In my Santa Fe listening room, the speaker's spatially averaged response (fig.5) was superbly flat through the upper midrange and treble, though my experience has been that if a speaker's in-room output is maintained flat to too high a frequency, or even rising slightly as it is here, it will tend to sound "cool." Note that I did find the Contour's balance to be on the cool side. The lack of measured energy in the middle of the midrange is due to the classic "floor bounce" you get with a stand-mounted speaker, while the low frequencies are surprisingly extended, the 31.5Hz band being just a couple of dB down in-room from the reference level.

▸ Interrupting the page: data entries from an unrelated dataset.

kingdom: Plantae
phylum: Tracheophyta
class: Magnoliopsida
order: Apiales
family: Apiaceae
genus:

Fig.5 Dynaudio Contour 1.3 Mk.II, spatially averaged, 1/3-octave, free-field response in JA's listening room.

In the time domain, the 1.3 Mk.II's step response (fig.6) is identical to that of the earlier version, with both drive-units connected with the same (positive) acoustic polarity. Other than a slight ridge of delayed energy in the presence region, the cumulative spectral-decay plot on the tweeter axis (fig.7) was very clean.—John Atkinson

Fig.6 Dynaudio Contour 1.3 Mk.II, on-axis step response at 50" (5ms time window, 30kHz bandwidth).

Fig.7 Dynaudio Contour 1.3 Mk.II, cumulative spectral-decay plot at 50" (0.15ms risetime).